4.1 Simple text analysis

4.2 Analysis of different files

4.3 Search for Icon in exe file

4.4 Finding largest sequence in PI

5 Details concerning the analysis algorithm

6 Additionals notes

1. Description

Using this tool you have two possibilities to find in two different files equal data sequences also known as patterns. If PatternDiffer detects identic patterns they are displayed in a tabular or in a hexadecimal view. Additionally the data is show in a graphic. Moreover you have the possibility to save the results in XML file format in order to process the result later automatically by any other program. Since the data is analysed at a binary level its stucture is not relevance. Simplified you can consider PatternDiffer to analyse the biggest coherent parts in two files.

Additional information in chapter "Handling".

2. Steps ot the analysis

After you selected the files to be analysed, the analysis starts by pressing the "start"-buttons. During the analysis process a fall back of the progress bar can happen. Don't worry about that because this depends on the used analysis algorithm in PatternDiffer

The action of analysis can be canceled anytime but the result PatternDiffern found will still stay and can be exported to xml too.

After the analysis is finished the found pattern blocks will be shown in a table. Below you can view the result in a visual view to be able to find important places quickly. If you need more detailed information concerning a special pattern found you can get it by simply presssing the "Extended Analysis"-button.

If the retrieved results are designated for automatic processing with another program for example you can export the results through the export function in the menu.

3. Options

In menu "Options" and in submenu "Preferences" you can choose the analysis mode There are two different modi called "Analysis inside a file" and "Analysis in different files". If you start the analysis inside a file so PatternDiffer will skip sequences at the same file position. This is for detection of identic areas in a file. For example you can find in the pattern "abbbabbcdddccabbcddaaadb" the longest equal sequence. In this case it's "abbbab". You can follow this example in chapter Example of application/Simple text analysis. It doesn't matter what kind of data you input to pattern differ in form of files you simly analyse this data for the existance of equal structures and patterns

Using the "Analysis in different files" thoses patterns are detected which can be found in both source files and spanning the biggest possible interval.

Lets assume that you have two files with unknown file formats you can use PatternDiffer to retrieve Information about the similarities inside the format itself. In future there is no need to know the file format you will simple analyse it with PatternDiffer. You can use it to detect file headers, spezial areas, attributes, signatures and much more...
Look at chapter Example of applications/Reading a word signature You will find there detaild description of how a data analysis can take place.

If you don't want binary '\0' to be detected as part of a pattern you can simple enable the option "Ignore binary 0". This is especially neccessary for files containing large amounts of binary '\0'-s. If you set the option to "shortest sequence" only the smallest sequences are found. The main advantage of this option is that is very fast.

Attention: If you use the analysis on huge files (1MB or above) it can take much time. This is simply a side effect of the complexity of the search algorithm. The described preferences should be used to fasten the search engine.

4. Example of use

4.1. Simple text analysis

Let's assume that we do a simple text analysis which should show the internal similarities inside a text.

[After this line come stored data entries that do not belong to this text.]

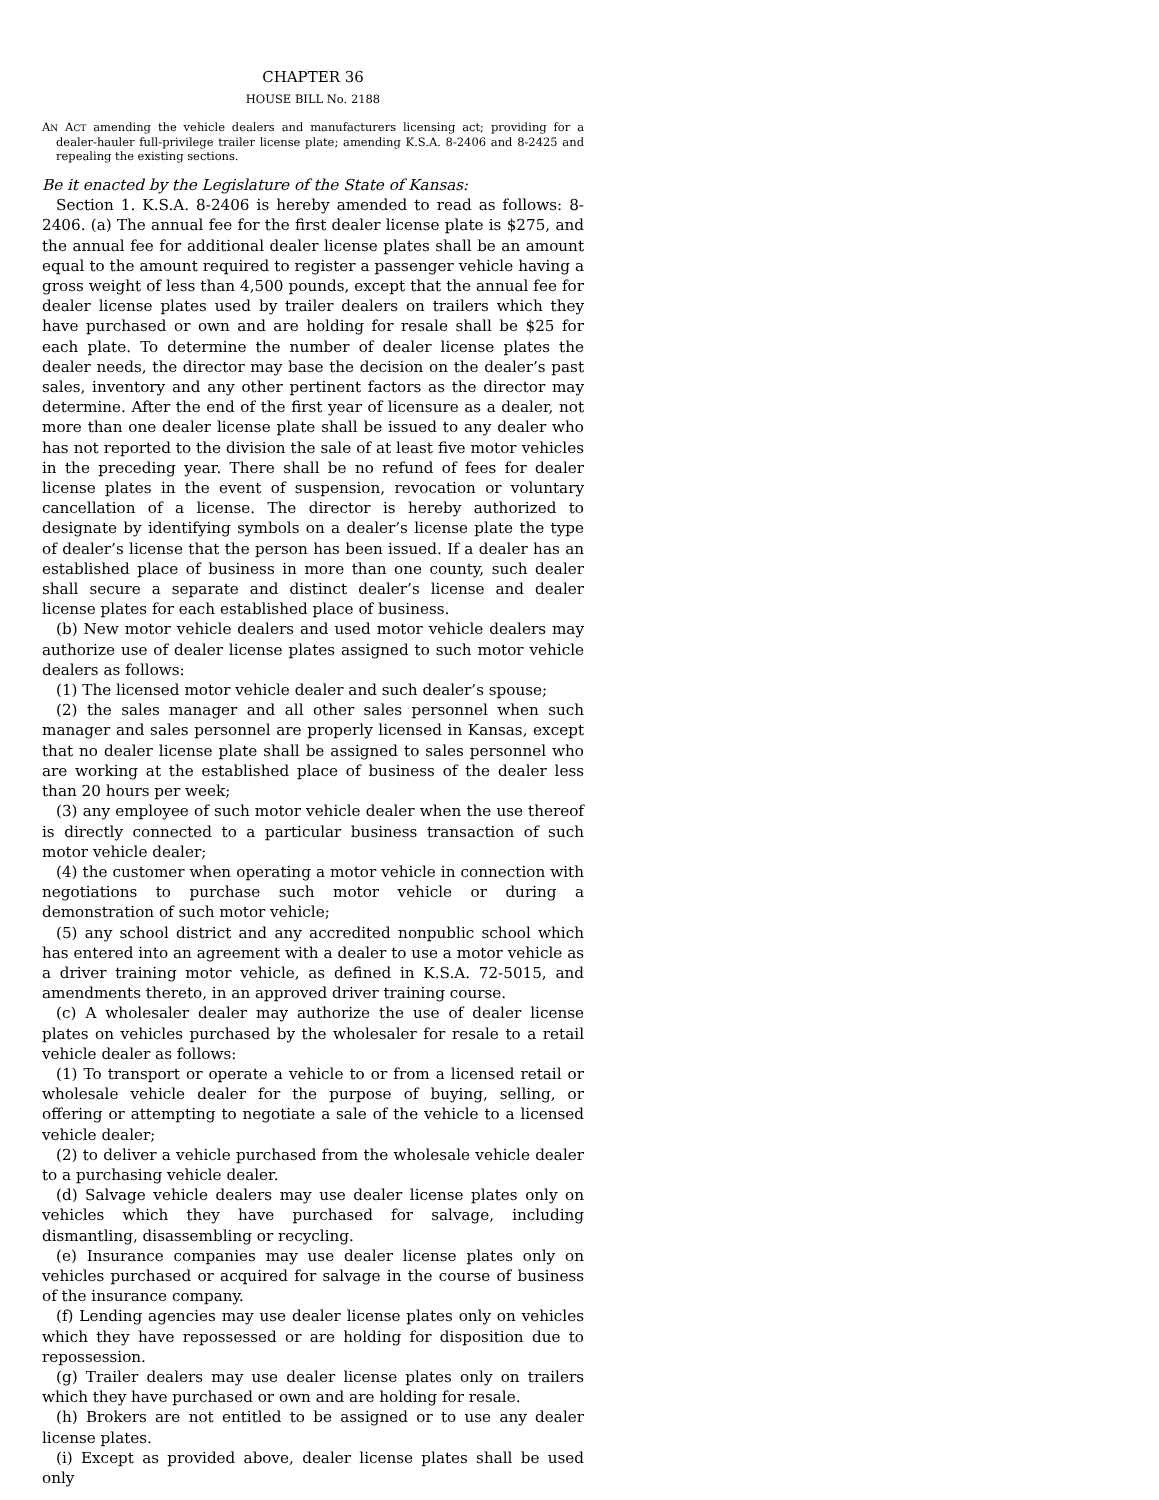CHAPTER 36
HOUSE BILL No. 2188
AN ACT amending the vehicle dealers and manufacturers licensing act; providing for a dealer-hauler full-privilege trailer license plate; amending K.S.A. 8-2406 and 8-2425 and repealing the existing sections.
Be it enacted by the Legislature of the State of Kansas:
Section 1. K.S.A. 8-2406 is hereby amended to read as follows: 8-2406. (a) The annual fee for the first dealer license plate is $275, and the annual fee for additional dealer license plates shall be an amount equal to the amount required to register a passenger vehicle having a gross weight of less than 4,500 pounds, except that the annual fee for dealer license plates used by trailer dealers on trailers which they have purchased or own and are holding for resale shall be $25 for each plate. To determine the number of dealer license plates the dealer needs, the director may base the decision on the dealer’s past sales, inventory and any other pertinent factors as the director may determine. After the end of the first year of licensure as a dealer, not more than one dealer license plate shall be issued to any dealer who has not reported to the division the sale of at least five motor vehicles in the preceding year. There shall be no refund of fees for dealer license plates in the event of suspension, revocation or voluntary cancellation of a license. The director is hereby authorized to designate by identifying symbols on a dealer’s license plate the type of dealer’s license that the person has been issued. If a dealer has an established place of business in more than one county, such dealer shall secure a separate and distinct dealer’s license and dealer license plates for each established place of business.
(b) New motor vehicle dealers and used motor vehicle dealers may authorize use of dealer license plates assigned to such motor vehicle dealers as follows:
(1) The licensed motor vehicle dealer and such dealer’s spouse;
(2) the sales manager and all other sales personnel when such manager and sales personnel are properly licensed in Kansas, except that no dealer license plate shall be assigned to sales personnel who are working at the established place of business of the dealer less than 20 hours per week;
(3) any employee of such motor vehicle dealer when the use thereof is directly connected to a particular business transaction of such motor vehicle dealer;
(4) the customer when operating a motor vehicle in connection with negotiations to purchase such motor vehicle or during a demonstration of such motor vehicle;
(5) any school district and any accredited nonpublic school which has entered into an agreement with a dealer to use a motor vehicle as a driver training motor vehicle, as defined in K.S.A. 72-5015, and amendments thereto, in an approved driver training course.
(c) A wholesaler dealer may authorize the use of dealer license plates on vehicles purchased by the wholesaler for resale to a retail vehicle dealer as follows:
(1) To transport or operate a vehicle to or from a licensed retail or wholesale vehicle dealer for the purpose of buying, selling, or offering or attempting to negotiate a sale of the vehicle to a licensed vehicle dealer;
(2) to deliver a vehicle purchased from the wholesale vehicle dealer to a purchasing vehicle dealer.
(d) Salvage vehicle dealers may use dealer license plates only on vehicles which they have purchased for salvage, including dismantling, disassembling or recycling.
(e) Insurance companies may use dealer license plates only on vehicles purchased or acquired for salvage in the course of business of the insurance company.
(f) Lending agencies may use dealer license plates only on vehicles which they have repossessed or are holding for disposition due to repossession.
(g) Trailer dealers may use dealer license plates only on trailers which they have purchased or own and are holding for resale.
(h) Brokers are not entitled to be assigned or to use any dealer license plates.
(i) Except as provided above, dealer license plates shall be used only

  • Start the PatternDiffer.
  • Press the "File ..."-button and the file selection is opening. Search the file examples/text01/a.txt.
  • Press the second "File ..."-button and choose again examples/text01/a.txt. This file has following test sequence in it"abbbabbcdddccabbcddaaadb".
  • Press the "Start"-button and the search begins.
  • As result you get a pattern which is spanning over the whole file. This means the the largest sequence in the both files is the file itself. The result is displayes in the graph below.

  • But we wanted to find identic sequences in the file itself, this means that the solution "whole file" is not valid for this approach. So we have to alter the options in "Options/Preferences/Analysis mode/inside a file". If you start the search again by pressing STRG + S two sequences are found. Since we chosen "search inside a file" the two sequences are equal. So the largest sequence inside the file is abbcdd. You can see the result below.

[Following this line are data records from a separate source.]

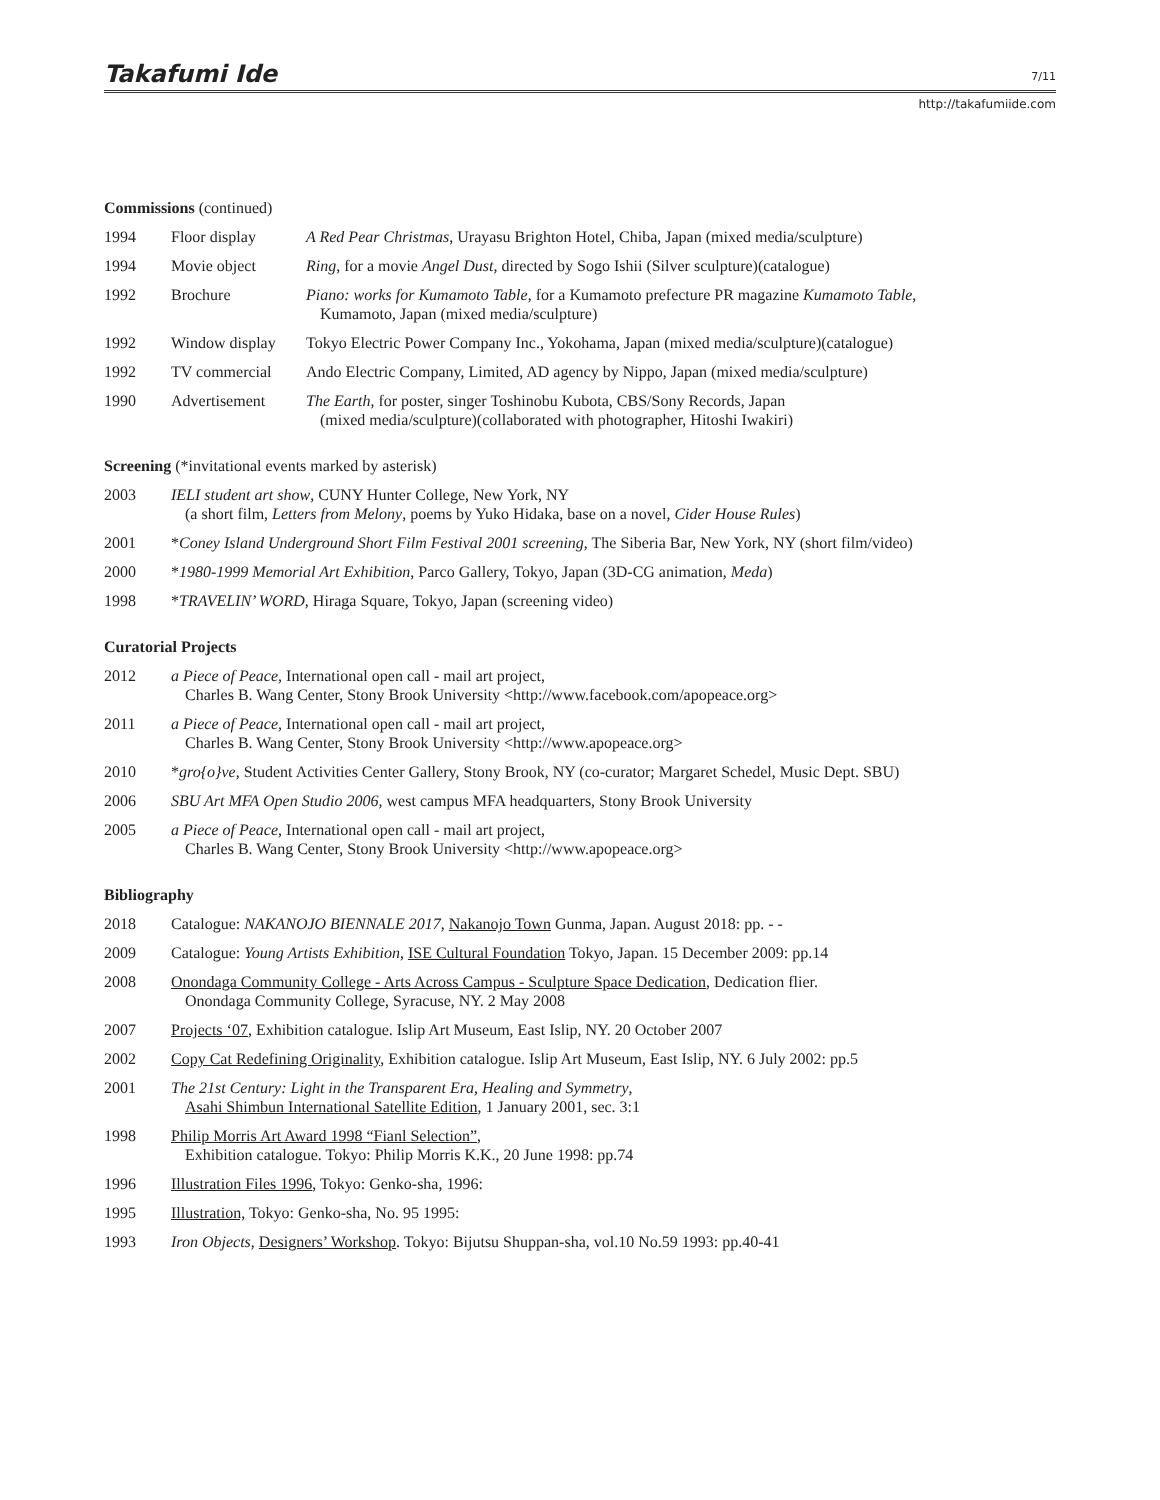Takafumi Ide
7/11
http://takafumiide.com
Commissions (continued)
| 1994 | Floor display | A Red Pear Christmas , Urayasu Brighton Hotel, Chiba, Japan (mixed media/sculpture) |
| 1994 | Movie object | Ring , for a movie Angel Dust , directed by Sogo Ishii (Silver sculpture)(catalogue) |
| 1992 | Brochure | Piano: works for Kumamoto Table , for a Kumamoto prefecture PR magazine Kumamoto Table , Kumamoto, Japan (mixed media/sculpture) |
| 1992 | Window display | Tokyo Electric Power Company Inc., Yokohama, Japan (mixed media/sculpture)(catalogue) |
| 1992 | TV commercial | Ando Electric Company, Limited, AD agency by Nippo, Japan (mixed media/sculpture) |
| 1990 | Advertisement | The Earth , for poster, singer Toshinobu Kubota, CBS/Sony Records, Japan (mixed media/sculpture)(collaborated with photographer, Hitoshi Iwakiri) |
Screening (*invitational events marked by asterisk)
| 2003 | IELI student art show , CUNY Hunter College, New York, NY (a short film, Letters from Melony , poems by Yuko Hidaka, base on a novel, Cider House Rules ) |
| 2001 | * Coney Island Underground Short Film Festival 2001 screening , The Siberia Bar, New York, NY (short film/video) |
| 2000 | * 1980-1999 Memorial Art Exhibition , Parco Gallery, Tokyo, Japan (3D-CG animation, Meda ) |
| 1998 | * TRAVELIN’ WORD , Hiraga Square, Tokyo, Japan (screening video) |
Curatorial Projects
| 2012 | a Piece of Peace, International open call - mail art project, Charles B. Wang Center, Stony Brook University <http://www.facebook.com/apopeace.org> |
| 2011 | a Piece of Peace, International open call - mail art project, Charles B. Wang Center, Stony Brook University <http://www.apopeace.org> |
| 2010 | * gro{o}ve , Student Activities Center Gallery, Stony Brook, NY (co-curator; Margaret Schedel, Music Dept. SBU) |
| 2006 | SBU Art MFA Open Studio 2006, west campus MFA headquarters, Stony Brook University |
| 2005 | a Piece of Peace, International open call - mail art project, Charles B. Wang Center, Stony Brook University <http://www.apopeace.org> |
Bibliography
| 2018 | Catalogue: NAKANOJO BIENNALE 2017 , Nakanojo Town Gunma, Japan. August 2018: pp. - - |
| 2009 | Catalogue: Young Artists Exhibition , ISE Cultural Foundation Tokyo, Japan. 15 December 2009: pp.14 |
| 2008 | Onondaga Community College - Arts Across Campus - Sculpture Space Dedication , Dedication flier. Onondaga Community College, Syracuse, NY. 2 May 2008 |
| 2007 | Projects ‘07 , Exhibition catalogue. Islip Art Museum, East Islip, NY. 20 October 2007 |
| 2002 | Copy Cat Redefining Originality , Exhibition catalogue. Islip Art Museum, East Islip, NY. 6 July 2002: pp.5 |
| 2001 | The 21st Century: Light in the Transparent Era, Healing and Symmetry , Asahi Shimbun International Satellite Edition , 1 January 2001, sec. 3:1 |
| 1998 | Philip Morris Art Award 1998 “Fianl Selection” , Exhibition catalogue. Tokyo: Philip Morris K.K., 20 June 1998: pp.74 |
| 1996 | Illustration Files 1996 , Tokyo: Genko-sha, 1996: |
| 1995 | Illustration, Tokyo: Genko-sha, No. 95 1995: |
| 1993 | Iron Objects , Designers’ Workshop . Tokyo: Bijutsu Shuppan-sha, vol.10 No.59 1993: pp.40-41 |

  • Normaly we would say this is a quite good result but maybe there are other results too ?
    Select"Options/Preferences/Analysis demand/Userdefined" 1. This activates the option that each hex value is examined. Normaly you search for sequences which are longer than one byte. If you start the search again you can see each position changing and the before found sequence.

    Note: Even a position change is possible. PatternDiffer searches for variants with biggest connected sequences. The shorter the sequences are the more probable the this sequences are equal.

    You can see the result in the graph below.

Just experiment with the analyse by changing the text file or just select other files.

4.2. Text analysis in two different files

Now we examine which text parts can be found in the first,second, third or fourth strophe in "Das Lied von der Glocke" by Friedrich Schiller

  • Start the search again.
  • Choose "File/Open..." and select the both files examples/text02/a.txt and examples/text02/b.txt. In the first file you can see the first and the second strophe of the poem and in the second file the third and the fourth strophes are included. Click on "Open".
  • Press "Start"-button and the search begins again.
  • 41 patterns are found. This means that we have about 41 sequences with a minimal length of four bytes which are include in the first file and in the second file too. If you search for the largest sequence you will find a sequence with a length of 10 bytes which is equal to "Menschen".
  • If you select the sequence you will be shown a graphical view of the position of the sequence in the file. If you press "Extended view ..." you will see in which coherence the word "Menschen" was shown. Look at the window below.

Hint: If you search inside big files the search progress can last long. In the directory "examples/statistic" you can use the both files "randomNumber01.txt" and "randomNumber02.txt" to analyse and check the coherence between different minimal sequence length. If you cancel the search all sequences until now are shown.

4.3. Search for Icon in exe file

We just want to analyse how and where an icon image can be found in a compiled file. Unlike other tools PatternDiffer is able to find fragments of sequences. This is usefull because in much files header it is present but in the second file it's changed or deleted. Aim of this example is to find out whether the hex-code of the image is present in the exe file in its original sequence.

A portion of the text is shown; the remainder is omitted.